Se faufiler dans ce récit, c’est entrer en amour. D’abord par tâtonnements sensibles, comme par peur de déranger, puis dans un élan qui peu à peu prend chair – jusqu’au suprême vertige, « dans le cœur, là où ça bat ».
C’est son cousin, il s’appelle Philippe, qui a « atteint la fantastique ivresse de la désobéissance » et « sait fabriquer des histoires avec ces petites introductions lentes, redoutables, pleines de questions dont il détient seul les réponses ». Encore garçonnet, il sait aussi que « l’amour élève tout ». Il a le « ventre haut » et « toute sa vie, il restera cambré dans la lumière » – elle « l’aurait bien vu matador », avec « son goût pour la brèche » : il « aurait dansé dans la poussière soulevée, éclatée par un jet de feu brûlant et mouillée à la fin par ses pleurs, à elle ».
Elle : la cousine, « la petite nièce », selon l’expression de « La Landaise » (étonnant et goûteux personnage !), mère de ce Philippe qui a du « mal à quitter les vagues », tant il aime le surf, et qui « fait ce qu’il veut », pieds nus, tel « un Indien dans la ville ».
Philippe a « la grâce innée dans chacun de ses gestes, chacun de ses sourires », il est comme « un animal de velours, soyeux et félin, libre dans sa nature et généreux ». Quand il entre dans une pièce, il devient « le centre » mais aussi « le rayon qui emmène à ce point », et « le cercle autour ».

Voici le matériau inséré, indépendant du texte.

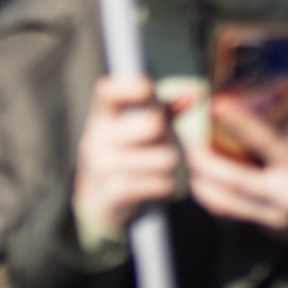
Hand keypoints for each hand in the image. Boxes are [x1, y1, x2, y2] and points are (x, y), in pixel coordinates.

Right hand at [72, 76, 182, 240]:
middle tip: (164, 144)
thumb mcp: (135, 129)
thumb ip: (163, 111)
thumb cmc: (126, 156)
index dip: (131, 86)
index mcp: (101, 116)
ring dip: (173, 166)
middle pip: (153, 124)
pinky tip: (161, 186)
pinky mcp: (112, 193)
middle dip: (168, 136)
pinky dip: (168, 186)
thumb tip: (192, 95)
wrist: (98, 202)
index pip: (108, 91)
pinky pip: (160, 184)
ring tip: (164, 168)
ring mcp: (101, 165)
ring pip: (164, 158)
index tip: (148, 90)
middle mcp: (96, 137)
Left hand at [191, 97, 287, 246]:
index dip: (240, 122)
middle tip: (189, 144)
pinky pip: (229, 212)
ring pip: (226, 201)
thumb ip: (273, 138)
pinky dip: (209, 196)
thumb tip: (236, 110)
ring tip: (189, 162)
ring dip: (201, 180)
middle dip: (205, 161)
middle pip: (235, 179)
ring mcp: (276, 215)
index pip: (266, 141)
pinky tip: (200, 181)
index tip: (217, 103)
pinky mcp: (266, 226)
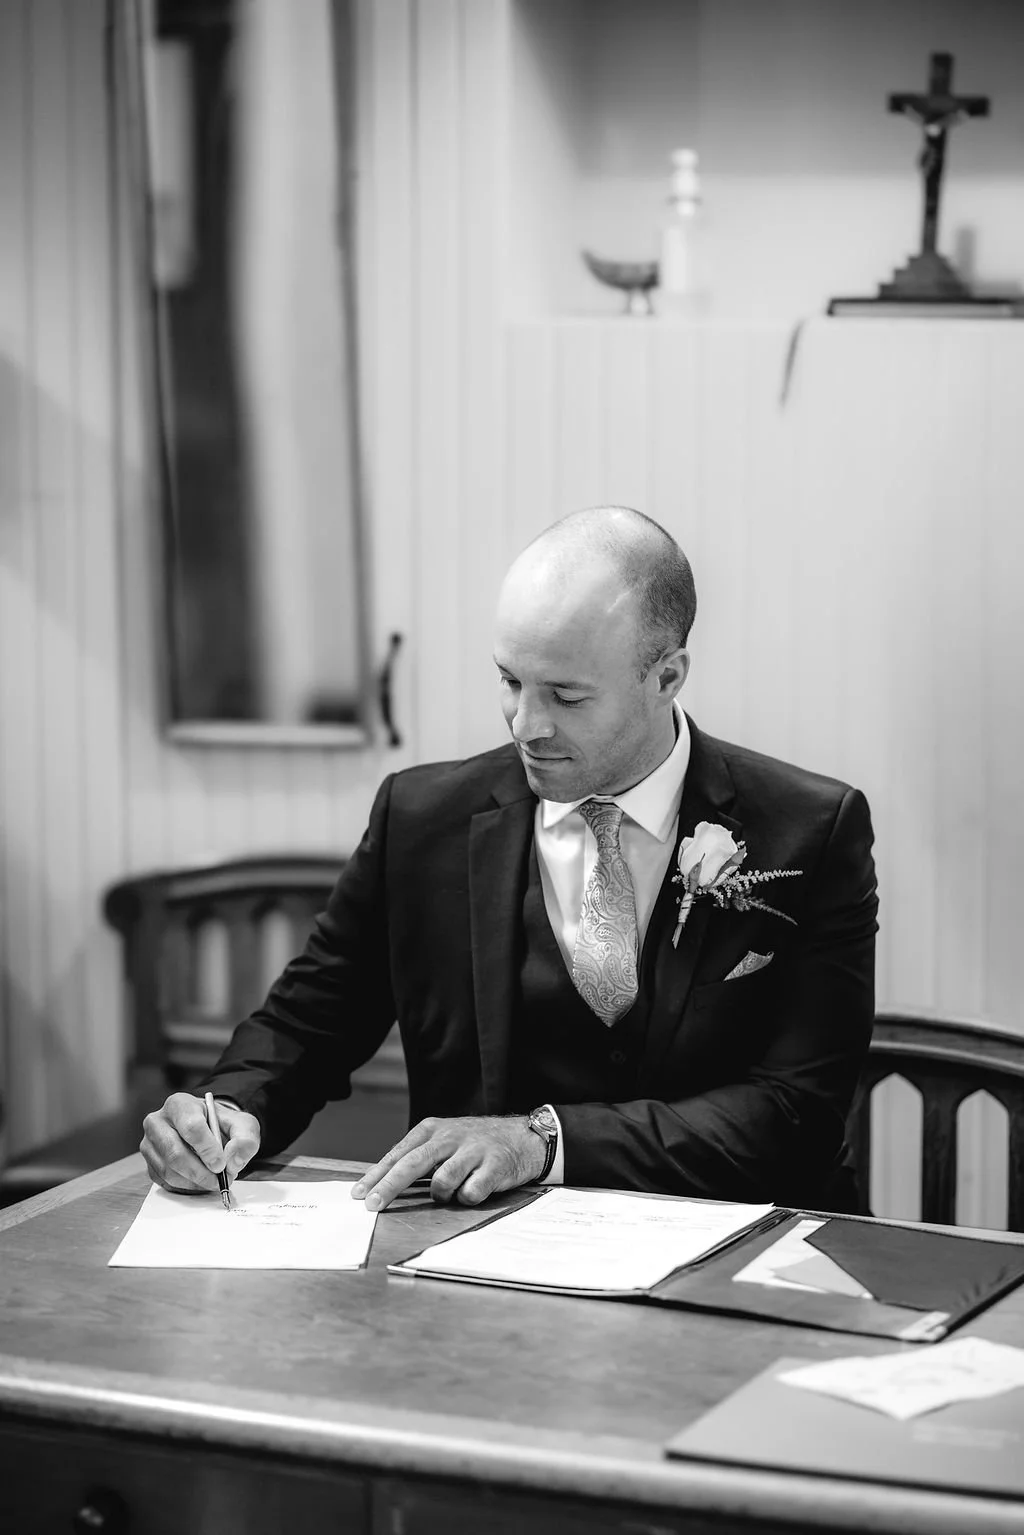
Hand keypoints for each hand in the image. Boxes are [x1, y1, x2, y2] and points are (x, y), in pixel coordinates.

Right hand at [140, 1093, 259, 1194]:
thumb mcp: (242, 1125)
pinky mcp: (149, 1163)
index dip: (207, 1149)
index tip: (221, 1164)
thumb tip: (233, 1160)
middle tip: (219, 1179)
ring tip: (213, 1180)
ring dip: (195, 1181)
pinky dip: (186, 1186)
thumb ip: (245, 1139)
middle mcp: (158, 1122)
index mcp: (179, 1104)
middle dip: (201, 1171)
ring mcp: (149, 1144)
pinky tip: (200, 1181)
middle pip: (175, 1152)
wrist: (207, 1131)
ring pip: (169, 1170)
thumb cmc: (221, 1126)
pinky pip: (165, 1181)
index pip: (191, 1127)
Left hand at [352, 1115, 545, 1210]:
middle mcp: (451, 1137)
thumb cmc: (475, 1143)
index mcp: (433, 1129)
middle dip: (388, 1187)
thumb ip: (418, 1156)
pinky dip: (468, 1198)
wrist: (524, 1137)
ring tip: (452, 1191)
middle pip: (413, 1164)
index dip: (376, 1175)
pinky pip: (470, 1193)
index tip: (358, 1194)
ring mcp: (473, 1151)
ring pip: (442, 1182)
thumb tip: (381, 1183)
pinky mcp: (494, 1167)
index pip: (398, 1154)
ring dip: (442, 1194)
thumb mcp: (445, 1139)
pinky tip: (475, 1189)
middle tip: (372, 1206)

Elle « le regarde venir dans ce sourire » qu’elle aime tant, il marche « léger et sans bagage, au travers des dernières vagues de la foule », sa main droite « retirant une mèche » de ses cheveux blonds « pour la balayer à l’arrière de l’oreille ».
Elle se tient immobile « en haut de l’émotion, muette et blanche ».
Or subitement Philippe disparaît dans le mystère d’« une île lointaine des Caraïbes ». Ne reste plus à « la petite nièce »/cousine qu’une photo prise sur place, avec des « bougainvilliers éclatants » et de « larges marches » qui « croisent l’espace et donnent, à l’ensemble, une allure d’escalier ».
Munie de ces maigres indications, elle arrive à Pointe-à-Pitre, « cherche la rue où a été prise la photo », alors que « l’air se vide avec lenteur, jusqu’au silence, aspiré, par la gouttière, le bruit de l’eau ». Peut-être parce que « sous l’effleurement des sables, toute peau parvient à l’amour », alors que « le soleil plonge ses bras sous l’écaille rougie des flots » et « caresse des doigts la mer Caraïbe ».
La « petite nièce » est venue chercher son « tête à tête avec Philippe » qui se cache « quelque part entre Grande-Terre et Basse-Terre », mais au fil de sa quête « la dérive n’en finit pas », elle va « tomber, profondément tomber », alors qu’il n’y a « plus d’hier, plus de futur ; l’instant est là, sur la plage, comme un coquillage à ramasser ».
Le temps « devient nageoire » qui « brasse et avance en ruisselant dans un bruit de cascade », le temps « presse et se déchaîne », alors que la petite nièce « agite les bras, pousse des cris, hurlant qu’il revienne ».
Revient-il en effet, ce temps en fuite ? Fait-il enfin « demi-tour » pour la petite nièce/cousine qui a « mal à l’endroit qui dort dans sa poche », sur le « papier glacé » de la photo de Philippe « d’où monte un chant si triste » ?
Philippe « était le plein et il était le vide, après, quand il partait et qu’il n’y avait que l’absence pour définir l’état des lieux sans lui ».
La petite nièce va-t-elle « s’effondrer, fléchir, ployer, céder et disparaître là où s’en vont les mots après leur discours » ?
Les vingt-cinq « tableaux » qui composent le livre d’Anne Fleury-Vacheyrout permettent progressivement de résoudre, ou du moins de visiter ces interrogations, faisant alterner les époques puis se rejoindre, jusqu’à ce que les « courroies de l’enfance tombent ; les os desserrent leurs joints ».
Je vous invite vraiment à découvrir, comme l’écrit Fred Forest dans sa préface, « l’invention poétique d’une écriture originale », des « personnages bien campés » – l’« enchantement ineffable » de l’émotion qui « dilate l’être ».
L’Adescendance, Anne Fleury-Vacheyrout, préface de Fred Forest, 5 Sens éditions, 13 euros.